Campagne sucrière : la Chambre d'agriculture accuse Tereos de faire porter la responsabilité aux planteurs - Crédit Zinfos974 - Société


La Chambre d'agriculture de La Réunion a publié vendredi un communiqué mettant en cause la gestion de Tereos dans le bassin Nord-Est, où la campagne sucrière a été sérieusement perturbée ces derniers jours, jusqu'à la suspension totale des réceptions de cannes.

Selon l'organisation, tout a démarré la semaine dernière par un problème de cristallisation du sucre à l'usine de Bois-Rouge, qui a conduit l'industriel à ralentir les réceptions. Tereos aurait alors invoqué une qualité insuffisante des cannes, évoquant une « pureté » trop faible — une explication que les représentants de la filière ont accueillie avec scepticisme. La Chambre d'agriculture mentionne également une casse du tapis convoyeur de bagasse, imputée à Albioma, qui aurait dégradé la qualité des jus issus des cannes.
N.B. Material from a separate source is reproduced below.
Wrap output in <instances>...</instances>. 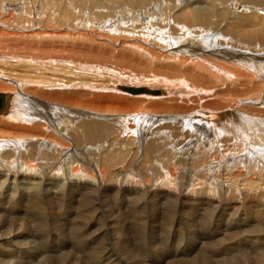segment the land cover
<instances>
[{
  "label": "bare ground",
  "instance_id": "bare-ground-1",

Les restrictions se sont ensuite enchaînées : plusieurs centres ont fermé les uns après les autres, jusqu'à l'arrêt complet. Pour le président de la Chambre d'agriculture, Olivier Fontaine, le schéma est connu — et les planteurs se retrouvent une fois de plus à porter une responsabilité qui n'est pas la leur.

« Je dénonce avec force ces positions inadmissibles associées à une prise en otage des planteurs. Il est particulièrement intolérable de mettre en avant l'unique responsabilité des agriculteurs que l'industriel tente visiblement de diviser », déclare-t-il.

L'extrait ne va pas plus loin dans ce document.